Ele levanta as mãos em sinal de rendição.

— Tudo bem, você me pegou. Mas não, hoje eu vim para te apresentar aos cavalos.

— Isso sim é novidade.

O garoto ri antes de pedir para que eu o siga.

— Temos cinco — conta — Coruja os comprou há um ano, quando a Tecelã ficou velha demais para ir à cidade a pé.

A Tecelã. Eu a vi no dia anterior na varanda de sua cabana. Trocamos apenas um breve aceno, mas Halt me contara um pouco sobre ela.

— Não foi ela quem meio que fundou a comunidade?

Chacal assente.

— Junto com Jaeger — ele olha ao redor quando entramos na floresta. — Mas ela tem alguns netos que não concordam com a vida aqui e ela faz questão de visita-los no inverno. Os cavalos se provaram muito úteis para nos locomovermos.

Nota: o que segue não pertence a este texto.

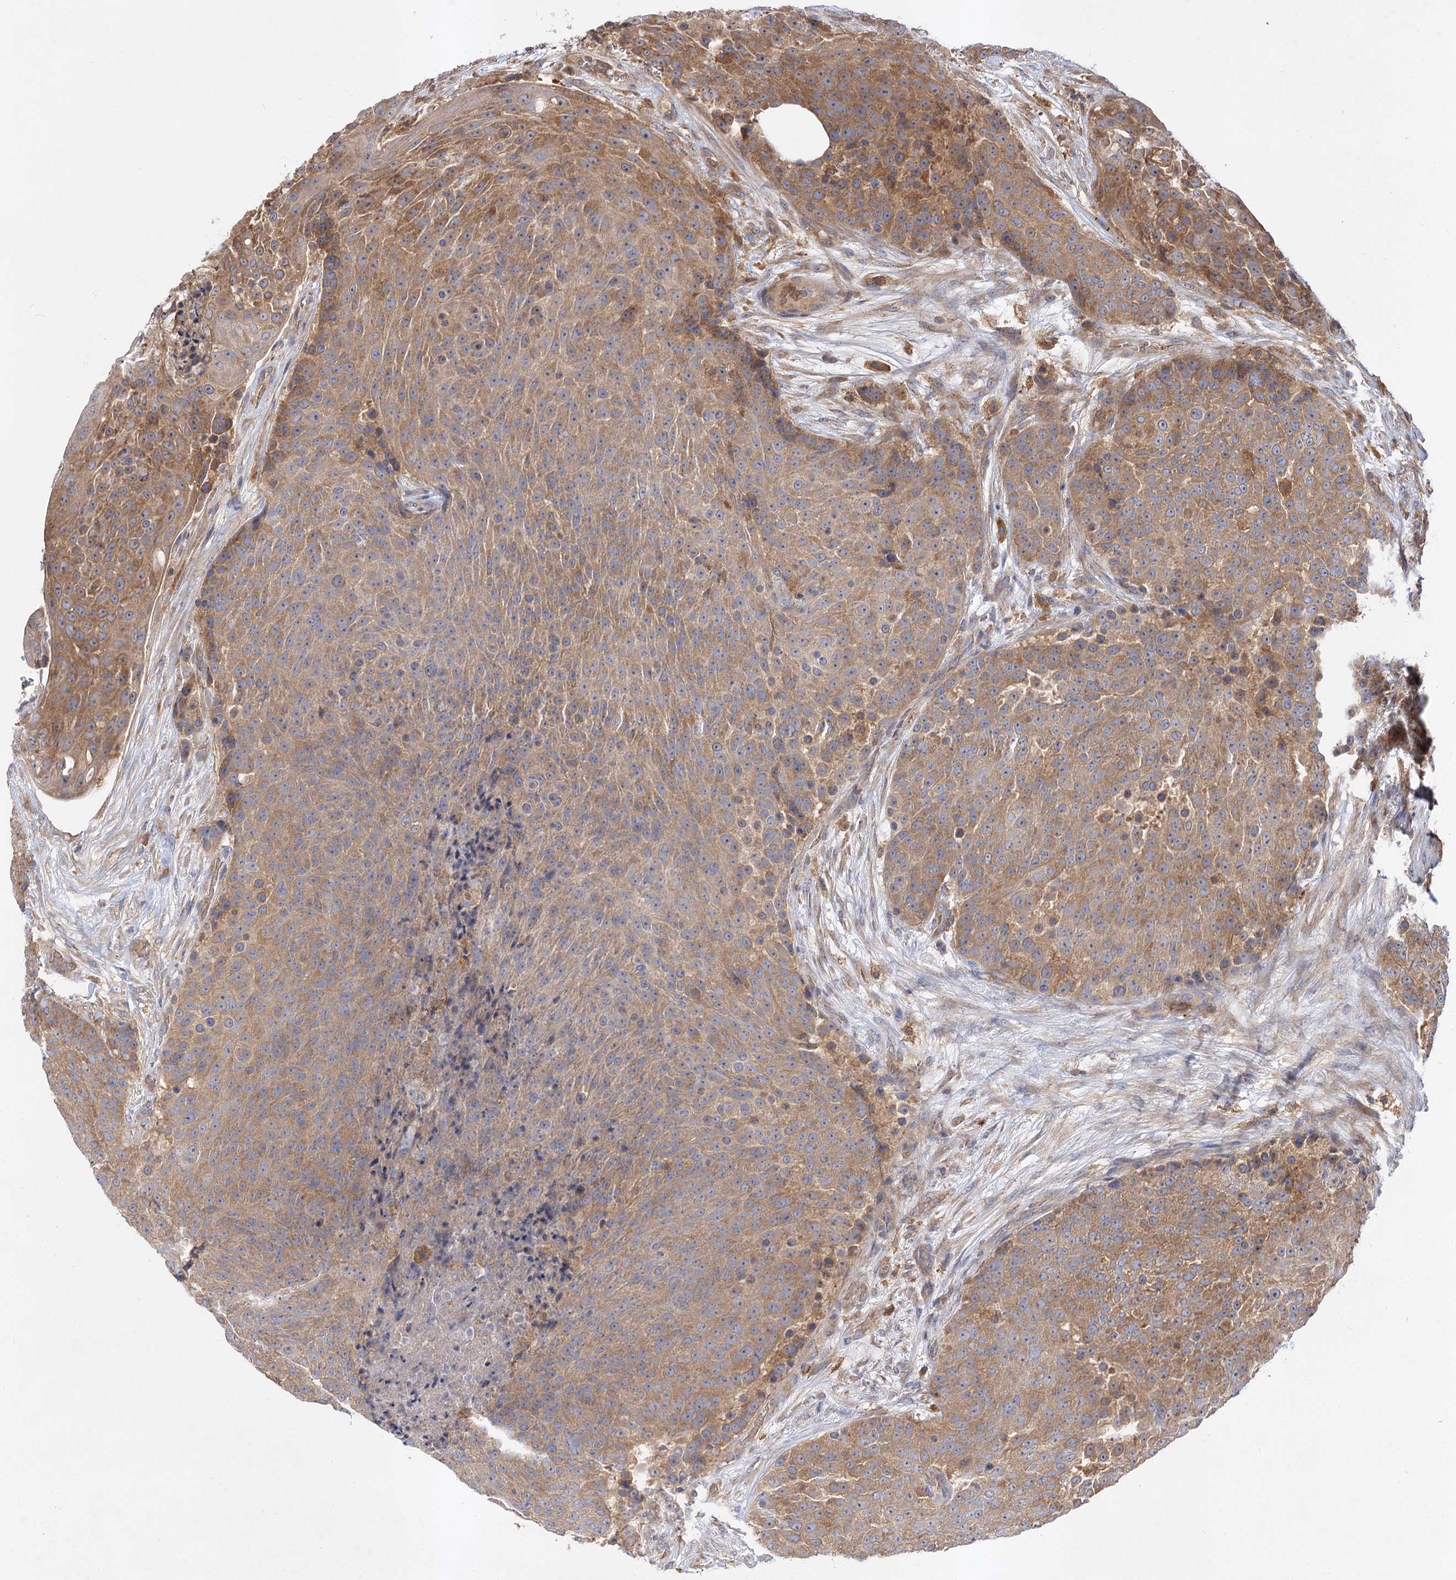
{"staining": {"intensity": "moderate", "quantity": ">75%", "location": "cytoplasmic/membranous"}, "tissue": "urothelial cancer", "cell_type": "Tumor cells", "image_type": "cancer", "snomed": [{"axis": "morphology", "description": "Urothelial carcinoma, High grade"}, {"axis": "topography", "description": "Urinary bladder"}], "caption": "A brown stain highlights moderate cytoplasmic/membranous staining of a protein in human high-grade urothelial carcinoma tumor cells.", "gene": "PATL1", "patient": {"sex": "female", "age": 63}}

— Você também tem família?

Chacal demora alguns segundos pra responder. Eu estava prestes a deixar para lá quando ele fala:

— Não.. eu.. bom, eu vivi a vida toda em um orfanato... Assim que fiz dezoito e saí de lá, conheci Jaeger e vim para cá. Não tenho pretensão alguma de viver na cidade, mas às vezes Jaeger me pede para buscar algumas coisas ou escoltar a Tecelã para a família dela.

Fico calada, sem saber bem o que dizer, e ele suspira, desconfortável.

— Aqui estão!

Se eu olhasse para trás, ainda conseguiria ver a sombra das cabanas na clareira. Estamos na frente de um cercado grande com um estábulo, onde cinco cavalos claramente velhos estão pastando calmamente.

Chacal limpa a garganta.

— Da esquerda para a direita, temos o Veloz, Teimoso, Whakaaro Nui, Dócil e Selvagem.

Ele pula o cercado e se aproxima de Dócil, uma égua bege, que prontamente abaixa a cabeça para que Chacal a acaricie. Ele sorri para o cavalo, absorto nas carícias, até que acena para mim, pedindo para que eu me aproxime.